# Safe spray paint



## dsouthworth (Nov 21, 2011)

I'd like to paint some PVC that will be going into my tank, what is a safe brand that I can use?

Thanks!


----------



## grizadams_7mm (Aug 29, 2011)

I made a couple 3D back grounds and used spray paint to finish them. I used a Latex paint called H2O made by Krylon and then finished it with clear acrylic also from Krylon. The picts aren't the best but here is what they sorta look like. My water perimeters are good. Just make sure you allow ample time for the paint to dry and cure.

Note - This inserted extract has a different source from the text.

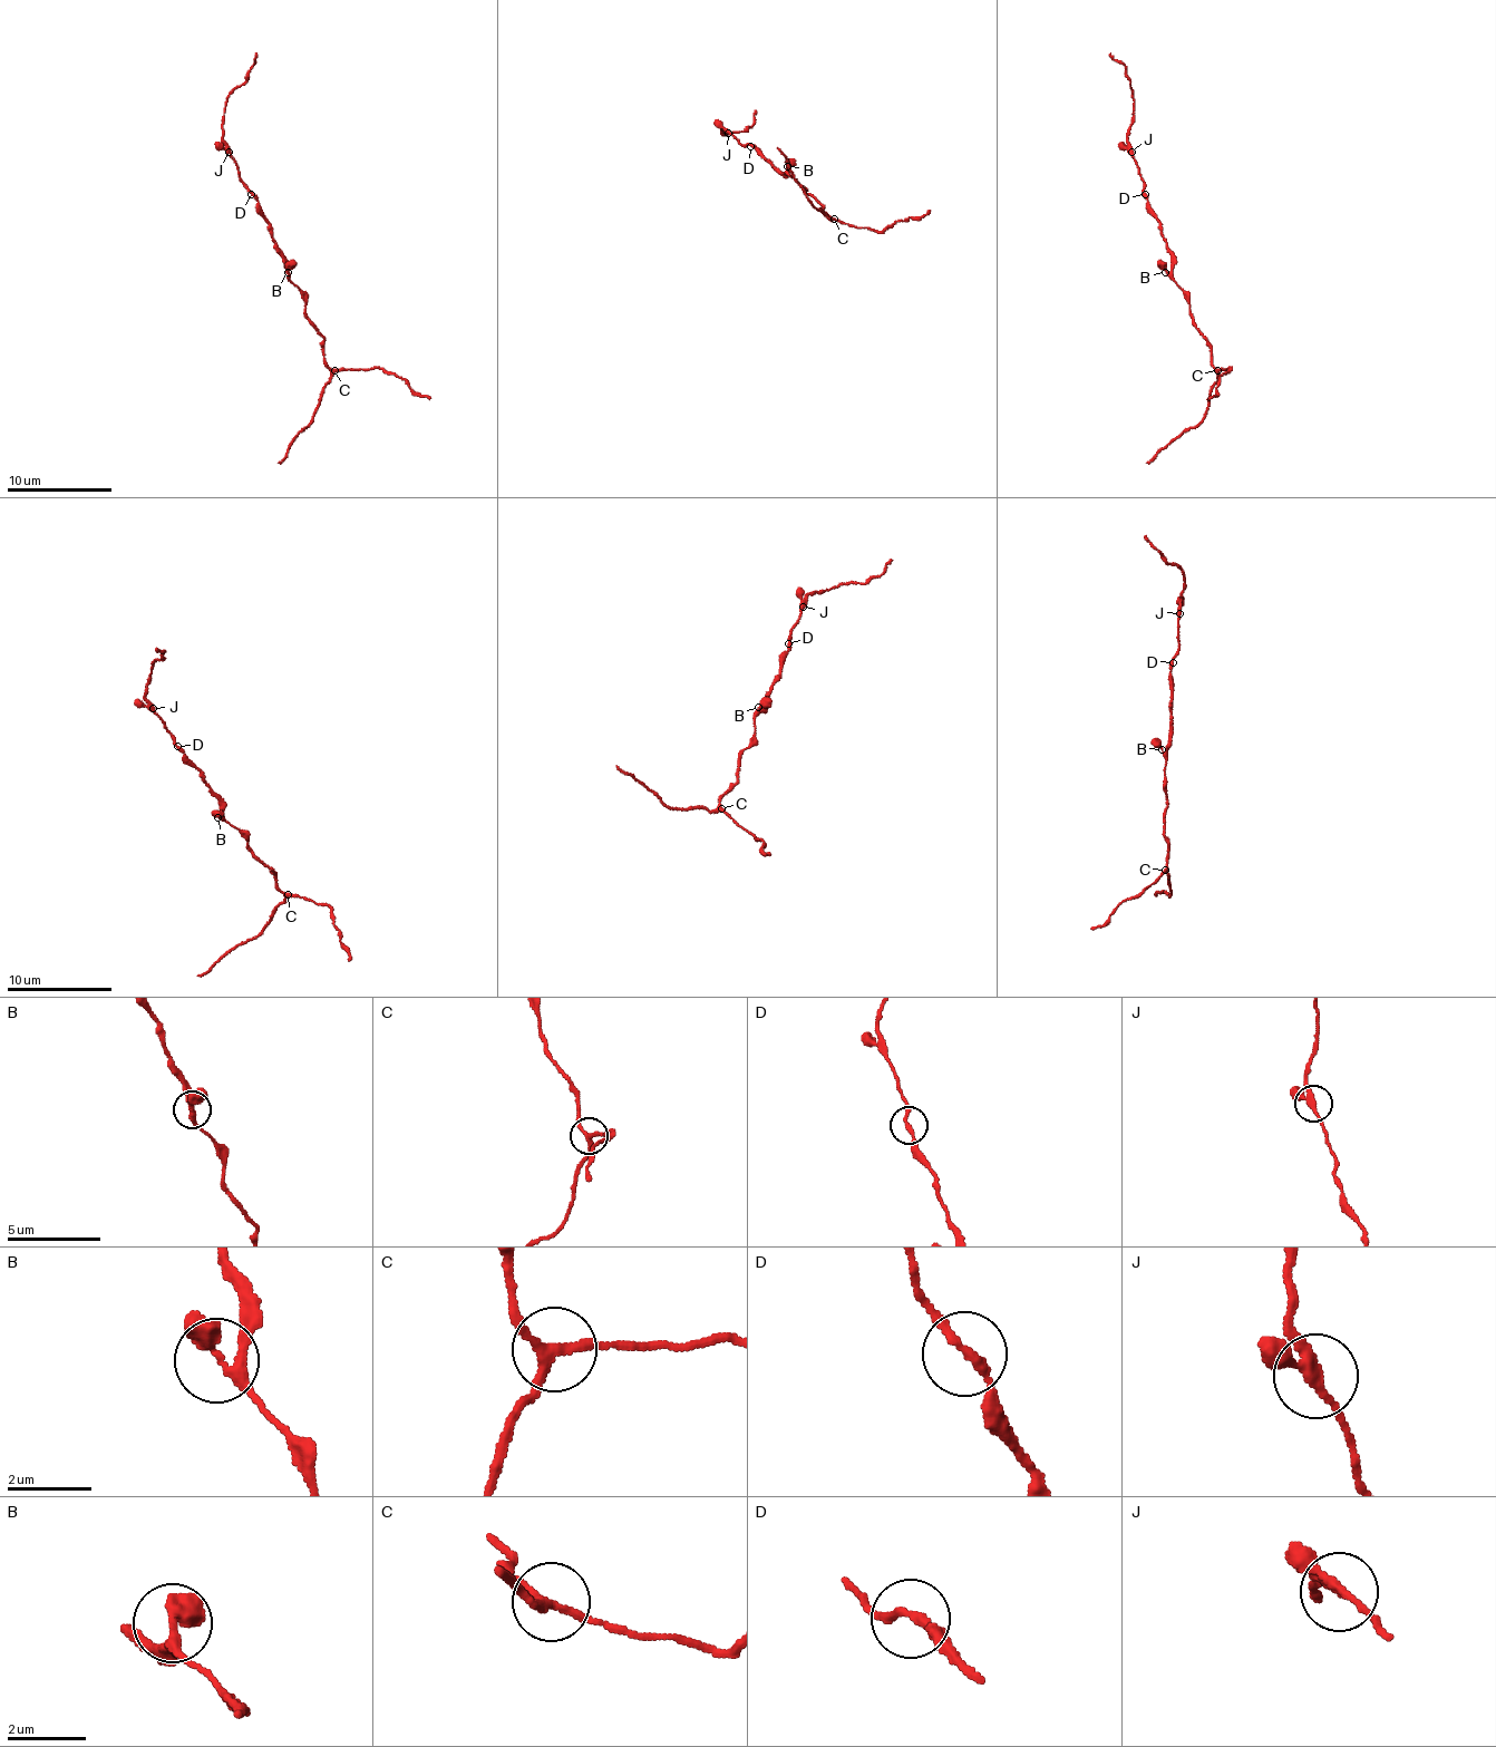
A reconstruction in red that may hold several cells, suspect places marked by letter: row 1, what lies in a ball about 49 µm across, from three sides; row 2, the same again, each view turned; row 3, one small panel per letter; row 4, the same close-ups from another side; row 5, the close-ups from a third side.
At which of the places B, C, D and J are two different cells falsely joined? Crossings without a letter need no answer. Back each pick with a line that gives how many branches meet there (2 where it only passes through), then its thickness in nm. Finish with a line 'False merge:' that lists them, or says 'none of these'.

I left mine sit for a few days before I added them to the tanks


----------



## tony1928 (Apr 22, 2010)

I found that painted PVC chips fairly easily. That being said, i don't know of any alternative that's inexpensive besides buying pricey black PVC (if that's the colour that you wanted). Most people recommend Krylon Fusion on the forums.


----------



## Unhallowed (Sep 12, 2011)

Use aquarium safe silicone and some sand or gravel for the pvc perhaps? Even if you still paint it I imagine it would be more durable and less noticeable if it did chip.


----------



## jcvi6 (Dec 22, 2011)

where can you buy Krylon products, I dont see any one the home depot web site. thanks


----------



## dsouthworth (Nov 21, 2011)

jcvi6 said:


> where can you buy Krylon products, I dont see any one the home depot web site. thanks


I found it at walmart. They supply the Krylon brand.


----------



## canucksfan1 (Jan 16, 2012)

Canadian Tire carries Krylon as well.


----------



## Yan7gin (Oct 7, 2011)

Krylon can be found at canadian tire and make shure to take the one for plastic, and make sure to prep your pvc perfectly before paint it. When you will paint it, give a little tack cote and couple small cote. Like thats the paint should not chips off


----------



## roadrunner (Apr 25, 2010)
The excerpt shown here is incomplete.